WHAT TO WORK ON:
A. Reproduce verbatim the portion of the passage on language acquisition that opens with the words containing "Re: John Dougill's" and closes with "input. I agree.".
B. Resume the passage on language acquisition, continuing it from its final sentence.

SELECTED TEXT:
= = = = = = =
Despite Strozer's use of "acquisition" here, I still think that the word is inherently misleading. If the parameter setting that drives acquisition in a child is not possible for an adult, the word "acquire" does not describe what even the best adult learners attain or the way they learn. I also believe, however, that what I understand as learning and what Krashen calls acquisition can result in highly tutored intuitions that go way beyond axiomatic rules and which may not involve them at all.

Grammar and Conscious Learning
As a textbook author, I use grammar as a supplement to comprehensible input. I have never believed that grammar alone is enough, just as I have never believed that what is learned through grammar can be a complete rule system. It cannot be, as even St. Augustine, and Erasmus knew. However grammar can - if used discretely and wisely (by learners as well as teachers) - promote and sharpen those intuitions we develop primarily but not only through comprehensible input. Of course, all this is and must be, in Krashen's words, "an empirical question, open to investigation". His reply has been, as always, illuminating.
Robert O'Neill
Author, Teacher, and Language-Learner

Re: John Dougill's comment,
John Dougill points out that forbidding teacher talk is contrary to Krashen's need for massive amounts of comprehensible input. I agree.
Stephen Krashen
Emeritus Professor
University of Southern California

Re: the Krashen-O'Neill debate,
As usual, I find myself totally on O'Neill's side, though I suspect the two are closer than the forced polarity suggests... Those of us like myself who have 'plateaued' in Japanese know only too well the limitations of acquisition for adults. I've also known adults master a language quicker than children - by 'learning' rather than acquisition.
= = = = = = =
DATA SUPPLIED:
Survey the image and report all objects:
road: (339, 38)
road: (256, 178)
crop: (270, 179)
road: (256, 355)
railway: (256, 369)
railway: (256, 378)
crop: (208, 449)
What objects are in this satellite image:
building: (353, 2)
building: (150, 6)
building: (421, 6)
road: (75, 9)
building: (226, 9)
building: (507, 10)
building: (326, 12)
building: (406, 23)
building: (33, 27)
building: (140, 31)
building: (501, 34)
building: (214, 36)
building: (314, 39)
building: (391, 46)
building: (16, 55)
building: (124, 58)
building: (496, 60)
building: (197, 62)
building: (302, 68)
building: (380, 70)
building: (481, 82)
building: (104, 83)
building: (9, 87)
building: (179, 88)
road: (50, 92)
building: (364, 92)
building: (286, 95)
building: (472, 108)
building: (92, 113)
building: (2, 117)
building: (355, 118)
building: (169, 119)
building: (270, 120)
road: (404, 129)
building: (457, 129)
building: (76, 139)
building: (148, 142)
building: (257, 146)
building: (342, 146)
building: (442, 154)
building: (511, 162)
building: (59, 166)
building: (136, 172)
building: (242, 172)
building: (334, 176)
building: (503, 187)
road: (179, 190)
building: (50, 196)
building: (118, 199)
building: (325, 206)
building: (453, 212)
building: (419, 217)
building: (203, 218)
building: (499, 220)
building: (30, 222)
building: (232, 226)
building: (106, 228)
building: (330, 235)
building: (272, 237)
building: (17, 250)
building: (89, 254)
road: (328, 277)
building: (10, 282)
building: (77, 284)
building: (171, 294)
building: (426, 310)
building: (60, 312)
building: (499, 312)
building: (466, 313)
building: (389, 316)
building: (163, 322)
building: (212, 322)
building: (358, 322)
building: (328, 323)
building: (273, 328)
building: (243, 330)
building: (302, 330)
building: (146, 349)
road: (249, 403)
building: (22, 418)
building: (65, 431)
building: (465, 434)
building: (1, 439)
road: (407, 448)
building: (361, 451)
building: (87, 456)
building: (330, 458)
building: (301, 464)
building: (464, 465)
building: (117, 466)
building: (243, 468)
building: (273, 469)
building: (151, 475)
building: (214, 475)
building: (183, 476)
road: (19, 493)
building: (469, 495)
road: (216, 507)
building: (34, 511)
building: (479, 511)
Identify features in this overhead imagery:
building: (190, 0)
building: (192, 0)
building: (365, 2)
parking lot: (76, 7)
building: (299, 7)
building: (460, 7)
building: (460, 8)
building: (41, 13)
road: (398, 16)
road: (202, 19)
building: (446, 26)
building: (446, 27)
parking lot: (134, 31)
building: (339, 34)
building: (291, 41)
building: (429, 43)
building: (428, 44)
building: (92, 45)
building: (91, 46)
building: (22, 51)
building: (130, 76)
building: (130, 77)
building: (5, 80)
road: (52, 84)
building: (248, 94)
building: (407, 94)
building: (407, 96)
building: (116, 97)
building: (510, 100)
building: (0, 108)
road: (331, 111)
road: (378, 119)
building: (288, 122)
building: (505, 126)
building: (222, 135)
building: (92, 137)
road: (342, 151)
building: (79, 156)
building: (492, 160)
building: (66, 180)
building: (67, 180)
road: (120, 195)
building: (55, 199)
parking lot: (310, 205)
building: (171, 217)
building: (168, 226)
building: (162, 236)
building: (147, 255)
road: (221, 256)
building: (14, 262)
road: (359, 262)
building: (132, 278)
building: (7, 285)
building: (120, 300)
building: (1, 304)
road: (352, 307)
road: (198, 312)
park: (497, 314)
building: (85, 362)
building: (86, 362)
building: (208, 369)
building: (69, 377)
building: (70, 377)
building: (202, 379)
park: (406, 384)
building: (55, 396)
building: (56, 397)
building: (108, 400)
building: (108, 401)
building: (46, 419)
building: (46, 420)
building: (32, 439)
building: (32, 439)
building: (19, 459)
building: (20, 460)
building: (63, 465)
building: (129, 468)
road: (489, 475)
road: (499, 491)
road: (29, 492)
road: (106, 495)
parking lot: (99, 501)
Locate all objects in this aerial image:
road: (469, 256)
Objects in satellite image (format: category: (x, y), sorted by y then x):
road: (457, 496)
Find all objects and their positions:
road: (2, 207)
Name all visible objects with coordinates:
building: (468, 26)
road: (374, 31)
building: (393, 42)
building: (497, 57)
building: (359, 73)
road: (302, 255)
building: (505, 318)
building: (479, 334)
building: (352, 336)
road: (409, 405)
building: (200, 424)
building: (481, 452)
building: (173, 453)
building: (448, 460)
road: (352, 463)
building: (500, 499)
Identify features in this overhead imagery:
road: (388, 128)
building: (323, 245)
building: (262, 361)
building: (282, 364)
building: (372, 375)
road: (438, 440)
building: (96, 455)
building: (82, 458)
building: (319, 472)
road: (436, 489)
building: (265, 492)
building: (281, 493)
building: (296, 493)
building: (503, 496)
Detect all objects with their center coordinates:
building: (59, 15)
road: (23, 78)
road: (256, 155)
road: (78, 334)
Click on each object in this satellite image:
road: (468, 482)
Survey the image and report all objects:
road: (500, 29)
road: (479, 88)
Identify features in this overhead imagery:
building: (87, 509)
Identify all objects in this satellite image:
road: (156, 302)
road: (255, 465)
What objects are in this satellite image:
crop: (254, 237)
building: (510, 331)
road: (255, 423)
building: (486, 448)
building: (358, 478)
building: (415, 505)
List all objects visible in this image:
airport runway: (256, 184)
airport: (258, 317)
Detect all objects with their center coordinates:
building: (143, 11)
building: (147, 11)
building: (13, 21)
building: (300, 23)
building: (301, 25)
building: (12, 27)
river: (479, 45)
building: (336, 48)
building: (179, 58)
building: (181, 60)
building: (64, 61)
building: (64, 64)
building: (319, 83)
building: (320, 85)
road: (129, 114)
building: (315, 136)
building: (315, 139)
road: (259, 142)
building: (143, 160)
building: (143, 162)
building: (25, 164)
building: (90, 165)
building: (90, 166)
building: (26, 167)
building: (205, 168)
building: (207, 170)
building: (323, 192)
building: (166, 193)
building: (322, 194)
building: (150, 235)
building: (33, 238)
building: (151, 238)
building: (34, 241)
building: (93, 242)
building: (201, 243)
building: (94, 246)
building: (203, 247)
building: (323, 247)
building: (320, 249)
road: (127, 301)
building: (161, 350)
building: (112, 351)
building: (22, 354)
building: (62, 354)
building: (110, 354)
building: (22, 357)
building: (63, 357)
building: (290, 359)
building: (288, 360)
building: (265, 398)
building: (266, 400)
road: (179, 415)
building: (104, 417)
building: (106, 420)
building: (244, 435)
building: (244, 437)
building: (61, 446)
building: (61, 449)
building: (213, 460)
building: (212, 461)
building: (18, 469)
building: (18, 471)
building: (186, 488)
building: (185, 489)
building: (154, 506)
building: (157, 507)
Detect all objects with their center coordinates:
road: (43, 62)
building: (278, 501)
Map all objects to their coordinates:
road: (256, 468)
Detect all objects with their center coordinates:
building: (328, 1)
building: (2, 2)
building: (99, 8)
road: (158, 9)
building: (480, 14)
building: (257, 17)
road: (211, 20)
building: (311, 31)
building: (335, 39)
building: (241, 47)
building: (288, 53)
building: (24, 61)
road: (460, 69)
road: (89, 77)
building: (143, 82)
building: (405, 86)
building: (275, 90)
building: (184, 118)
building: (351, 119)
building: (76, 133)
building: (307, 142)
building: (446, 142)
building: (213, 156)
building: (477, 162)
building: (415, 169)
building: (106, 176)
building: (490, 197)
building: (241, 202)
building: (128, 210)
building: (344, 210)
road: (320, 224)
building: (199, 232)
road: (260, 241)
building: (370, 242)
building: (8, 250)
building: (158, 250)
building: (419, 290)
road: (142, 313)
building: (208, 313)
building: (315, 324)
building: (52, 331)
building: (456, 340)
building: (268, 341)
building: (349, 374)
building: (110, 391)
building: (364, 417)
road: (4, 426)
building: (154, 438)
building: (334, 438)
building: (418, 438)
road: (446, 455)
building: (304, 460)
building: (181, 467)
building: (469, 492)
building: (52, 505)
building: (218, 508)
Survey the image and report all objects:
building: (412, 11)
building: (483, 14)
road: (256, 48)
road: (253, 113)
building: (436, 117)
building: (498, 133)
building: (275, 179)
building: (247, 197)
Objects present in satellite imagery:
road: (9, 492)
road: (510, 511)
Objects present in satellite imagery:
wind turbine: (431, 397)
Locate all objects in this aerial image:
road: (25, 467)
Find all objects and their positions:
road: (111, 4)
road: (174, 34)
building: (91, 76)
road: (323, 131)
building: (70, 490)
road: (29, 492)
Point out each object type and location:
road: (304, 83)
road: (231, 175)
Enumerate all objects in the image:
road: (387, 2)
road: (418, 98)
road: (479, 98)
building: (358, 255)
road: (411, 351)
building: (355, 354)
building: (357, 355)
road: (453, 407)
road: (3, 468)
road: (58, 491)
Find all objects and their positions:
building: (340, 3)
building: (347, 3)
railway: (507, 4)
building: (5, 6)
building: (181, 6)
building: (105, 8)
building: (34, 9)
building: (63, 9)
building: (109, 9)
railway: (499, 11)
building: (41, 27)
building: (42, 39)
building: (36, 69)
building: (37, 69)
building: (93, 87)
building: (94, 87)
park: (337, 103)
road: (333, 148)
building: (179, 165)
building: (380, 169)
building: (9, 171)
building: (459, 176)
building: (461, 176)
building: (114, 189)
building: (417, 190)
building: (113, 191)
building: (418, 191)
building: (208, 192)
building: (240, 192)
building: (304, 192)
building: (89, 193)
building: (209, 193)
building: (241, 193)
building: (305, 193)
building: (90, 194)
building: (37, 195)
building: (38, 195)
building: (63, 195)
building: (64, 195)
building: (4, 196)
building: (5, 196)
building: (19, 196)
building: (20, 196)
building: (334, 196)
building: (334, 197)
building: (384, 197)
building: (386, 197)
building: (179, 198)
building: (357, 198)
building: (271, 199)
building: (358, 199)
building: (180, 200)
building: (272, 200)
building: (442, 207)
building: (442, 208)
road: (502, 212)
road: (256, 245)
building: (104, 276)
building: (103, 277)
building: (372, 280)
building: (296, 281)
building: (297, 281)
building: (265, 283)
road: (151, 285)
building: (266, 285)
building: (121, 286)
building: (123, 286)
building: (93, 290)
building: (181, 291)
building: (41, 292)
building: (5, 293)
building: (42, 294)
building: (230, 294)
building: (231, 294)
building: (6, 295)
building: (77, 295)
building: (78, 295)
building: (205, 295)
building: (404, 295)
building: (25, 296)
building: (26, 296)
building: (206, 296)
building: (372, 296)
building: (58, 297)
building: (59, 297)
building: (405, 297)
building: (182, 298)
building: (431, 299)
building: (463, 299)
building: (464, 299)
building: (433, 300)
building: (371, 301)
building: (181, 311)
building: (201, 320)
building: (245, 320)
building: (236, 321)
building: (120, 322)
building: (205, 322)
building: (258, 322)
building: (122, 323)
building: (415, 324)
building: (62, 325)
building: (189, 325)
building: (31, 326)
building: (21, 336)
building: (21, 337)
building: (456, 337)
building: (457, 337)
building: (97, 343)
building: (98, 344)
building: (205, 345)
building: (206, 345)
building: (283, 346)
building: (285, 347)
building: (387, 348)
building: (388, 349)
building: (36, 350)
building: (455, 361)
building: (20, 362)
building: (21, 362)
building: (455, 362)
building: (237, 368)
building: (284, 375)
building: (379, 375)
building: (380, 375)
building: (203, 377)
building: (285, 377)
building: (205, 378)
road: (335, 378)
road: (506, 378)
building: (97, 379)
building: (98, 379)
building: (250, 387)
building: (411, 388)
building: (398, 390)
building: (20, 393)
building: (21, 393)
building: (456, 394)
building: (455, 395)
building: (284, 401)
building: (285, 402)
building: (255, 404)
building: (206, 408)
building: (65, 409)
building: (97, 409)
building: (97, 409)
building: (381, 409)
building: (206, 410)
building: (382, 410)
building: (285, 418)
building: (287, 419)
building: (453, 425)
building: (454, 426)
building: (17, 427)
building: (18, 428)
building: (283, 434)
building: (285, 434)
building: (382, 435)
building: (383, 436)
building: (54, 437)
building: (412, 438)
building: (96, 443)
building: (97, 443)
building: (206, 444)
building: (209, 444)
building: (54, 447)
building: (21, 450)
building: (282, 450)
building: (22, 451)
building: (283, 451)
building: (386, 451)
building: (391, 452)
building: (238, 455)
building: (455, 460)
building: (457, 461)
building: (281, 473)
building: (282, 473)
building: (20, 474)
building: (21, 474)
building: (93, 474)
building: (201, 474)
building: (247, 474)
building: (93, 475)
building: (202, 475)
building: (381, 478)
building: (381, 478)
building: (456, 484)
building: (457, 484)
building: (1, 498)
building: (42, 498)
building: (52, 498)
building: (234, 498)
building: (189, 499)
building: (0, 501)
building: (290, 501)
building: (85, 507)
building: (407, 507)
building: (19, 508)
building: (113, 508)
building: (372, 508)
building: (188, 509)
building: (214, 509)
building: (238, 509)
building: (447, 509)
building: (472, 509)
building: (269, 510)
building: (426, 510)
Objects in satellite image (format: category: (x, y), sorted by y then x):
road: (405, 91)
= = = = = = =
ANSWERS IN ORDER:
A.
Re: John Dougill's comment,
John Dougill points out that forbidding teacher talk is contrary to Krashen's need for massive amounts of comprehensible input. I agree.

B.
I was heartened too to find O'Neill supporting one of my own pet peeves when he writes of such 'childish and sterile dogmas as 'teacher-centred is BAD' and 'learner-centred is GOOD'' - IMHO classroom time is too often wasted in ineffective learner-centred work (invariably carried out in the students native language), though on teacher training courses it is probably heresy to say so... I well remember having TTT (teacher talking time) being drummed into me as an evil that should be reduced to a minimum, a dogma that incidentally conflicts with Krashen's need for massive amounts of comprehensible input...
John Dougill
dougill@mbox.kyoto-inet.or.jp

Re: the Robert O'Neill interview,
I once taught with American Kernel Lessons, when teaching tired adult immigrants in the evenings, and found it to be an excellent book as far as the success that it elicited from tired students. Many ESL teachers would find it hopelessly repetitive, but it certainly did the trick for a lot of my students -- some of whom were 60 years old, heavily burdened by family responsibilities, etc. I left class every evening feeling exhilarated by what they had been able to do with the materials.
Margaret Scheirman (going on 22 years of ESL teaching)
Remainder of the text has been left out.